33 P. 341 | Cal. | 1893
Action for malicious prosecution of the plaintiff on a charge of having bought and received stolen property, for which he was tried in the police court and discharged. The jury returned a verdict for plaintiff, assessing his damages at $3,333, for which sum judgment was rendered. The defendant brings this appeal from an order denying his motion for a new trial.
1. Counsel for appellant contend that the court erred in its instruction to the jury as to what constitutes probable cause for the criminal prosecution complained of. The exception upon which this point rests was taken at the close of the instructions given, and was in the following language: “I desire to except .... to your instruction to the jury as to what constitutes probable cause, and your refusal to instruct, the jury that it is for the court to determine what probable cause is, and not for the jury.” Waiving the indefiniteness of the exception, it is a sufficient answer to this point that the court did instruct the jury as to what would constitute probable cause substantially as requested by defendant’s counsel, and very nearly in the same language. Besides, the court was not requested to instruct that it was for the court, and not the jury, to determine what is probable cause; and consequently did not refuse so to instruct.
2. It is claimed that the evidence does not justify the finding of malice on the part of the defendant in causing plaintiff to be arrested, for the reason that the defendant acted on the advice of a police officer. But the evidence tends to prove that defendant did not state to that officer all the material facts within his knowledge bearing upon the question of malice, and that the officer did not know all such facts. It is, therefore, unnecessary to decide whether the advice, of the police officer would have shielded the defendant from the charge of malice under any circumstances.
3. It is claimed that the court erred in sustaining an objection to a question asked plaintiff by defendant’s counsel on cross-examination. But afterward, when the plaintiff was called in rebuttal, he was fully examined by defendant’s counsel as to the same matter in relation to which the objection had been sustained. This cured the alleged error, if it was error.
5. Another ground upon which a new trial is asked is that of misconduct of the jury, in that eleven of the jurors were induced to assent to the verdict by a resort to the' determination of chance.
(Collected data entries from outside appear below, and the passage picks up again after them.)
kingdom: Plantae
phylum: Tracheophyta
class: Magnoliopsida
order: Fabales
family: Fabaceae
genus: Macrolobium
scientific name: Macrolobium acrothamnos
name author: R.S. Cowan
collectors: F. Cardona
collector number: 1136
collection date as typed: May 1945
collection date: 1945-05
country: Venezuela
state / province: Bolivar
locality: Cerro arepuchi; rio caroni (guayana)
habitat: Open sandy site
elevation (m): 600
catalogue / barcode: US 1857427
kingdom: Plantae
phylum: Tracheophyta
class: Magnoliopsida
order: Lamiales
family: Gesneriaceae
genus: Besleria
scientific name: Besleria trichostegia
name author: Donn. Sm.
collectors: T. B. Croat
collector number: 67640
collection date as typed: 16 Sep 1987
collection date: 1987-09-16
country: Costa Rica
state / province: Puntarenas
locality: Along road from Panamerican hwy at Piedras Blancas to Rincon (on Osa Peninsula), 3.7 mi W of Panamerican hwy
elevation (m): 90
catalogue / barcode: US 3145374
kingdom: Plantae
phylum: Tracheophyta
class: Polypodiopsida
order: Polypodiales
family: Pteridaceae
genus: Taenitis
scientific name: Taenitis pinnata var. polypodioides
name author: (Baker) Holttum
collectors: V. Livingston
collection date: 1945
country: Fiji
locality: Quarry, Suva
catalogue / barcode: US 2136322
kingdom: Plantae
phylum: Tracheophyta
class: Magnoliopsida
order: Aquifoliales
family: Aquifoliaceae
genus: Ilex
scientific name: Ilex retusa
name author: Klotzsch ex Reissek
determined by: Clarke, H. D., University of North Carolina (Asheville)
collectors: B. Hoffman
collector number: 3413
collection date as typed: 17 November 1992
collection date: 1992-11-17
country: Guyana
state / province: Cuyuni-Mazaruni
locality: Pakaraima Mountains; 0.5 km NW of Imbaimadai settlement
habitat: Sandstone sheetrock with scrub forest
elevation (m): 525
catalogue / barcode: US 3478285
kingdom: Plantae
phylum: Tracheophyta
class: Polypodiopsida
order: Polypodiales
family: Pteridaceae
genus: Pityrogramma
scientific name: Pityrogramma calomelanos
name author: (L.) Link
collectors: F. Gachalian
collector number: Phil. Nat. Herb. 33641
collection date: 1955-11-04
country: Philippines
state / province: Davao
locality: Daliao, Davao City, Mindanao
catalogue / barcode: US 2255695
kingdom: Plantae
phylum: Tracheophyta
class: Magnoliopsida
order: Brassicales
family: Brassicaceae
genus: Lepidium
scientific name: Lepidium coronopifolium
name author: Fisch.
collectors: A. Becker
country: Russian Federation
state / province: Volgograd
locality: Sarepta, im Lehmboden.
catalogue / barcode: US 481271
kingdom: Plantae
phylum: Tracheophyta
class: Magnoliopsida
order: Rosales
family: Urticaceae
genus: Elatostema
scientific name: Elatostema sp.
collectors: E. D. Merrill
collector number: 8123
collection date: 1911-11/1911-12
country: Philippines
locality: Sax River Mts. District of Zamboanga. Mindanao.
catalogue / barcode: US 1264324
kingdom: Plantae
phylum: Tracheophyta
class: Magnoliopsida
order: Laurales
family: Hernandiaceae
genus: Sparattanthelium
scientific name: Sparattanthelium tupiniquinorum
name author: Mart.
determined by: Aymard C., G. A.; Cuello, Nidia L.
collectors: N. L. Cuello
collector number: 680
This point is supported by the following affidavit of a juror, to which there is no counter-affidavit:
“ [Title of Court and Cause.]
“State of California,
• City and County of San Francisco—ss.:
“J. P. Larsen, being first duly sworn, says on oath: I am one of the jurors who were impaneled to try the above-entitled action. Said cause came on for trial on the 24th day of March, A. D. 1890, and was submitted to the jury for their verdict on the 25th day of March, A. D. 1890. Eleven of said jurors rendered their verdict in favor of plaintiff for the sum of $3,333 on the said last-mentioned day. When the*14 jury retired under the charge of the sheriff to consider their verdict in said case, some of the jurors considered the propriety of giving the sum of $10,000 damages, and one was in favor of rendering a verdict of $1 in favor of plaintiff. Being unable to agree as to the amount of their verdict, it was then agreed by and between said jurors that their verdict should be arrived at in the following manner, and that they should be bound by the result, to wit: That each juror should write on a slip of paper the amount to which he thought plaintiff was entitled, and, after doing so, their amounts should be added together and divided by twelve, and the quotient resulting therefrom, whatever the same should be, should be the verdict of said jury. That thereupon each of said jurors other than H. McCabe wrote down on a slip of paper the amount which he thought plaintiff was entitled. Some amounts of which were in excess of $5,000, the amount demanded by plaintiff. Said amounts were then added together and divided by twelve, the result of said division being the sum of $3,333, the amount of verdict by said jury. That when the division aforesaid resulted in a quotient of $3,333, such was taken as their verdict, in pursuance of said prior arrangement to be bound by said result, without, further consultation or assent among them.
“J. P. LARSEN.”
“Subscribed and sworn to before me, this 10th day of May, A. D. 1890.
“H. P. TRICOU,
“Notary Public.”
On the authority of the late case of Dixon v. Pluns, decided by the court in bank, and filed May 31, 1893, 98 Cal. 384, 35 Am. St. Rep. 180, 20 L. R. A. 698, 33 Pac. 268, I think this affidavit shows that the verdict was determined by chance, in the sense of the second subdivision of section 657 of the Code of Civil Procedure, and, therefore, that the affidavit of the juror was admissible as evidence of the fact. But, inasmuch as the ease of Dixon v. Pluns, supra, overrules the case of Turner v. Water Co., 25 Cal. 397, on the authority of which respondent’s counsel appear to have confidently relied, I think respondent should have an opportunity to file counter-affidavits to that of the juror Larsen, and that
We concur: Belcher, C.; Temple, C.
For the reasons given -in the foregoing opinion the order refusing a new trial is reversed, the cause remanded, and the lower court instructed to rehear and decide the motion for new trial on the alleged .ground of misconduct of the jury alone, and upon such rehearing to admit and consider such additional pertinent affidavits as may be filed by either party within twenty days after the filing of the remittitur.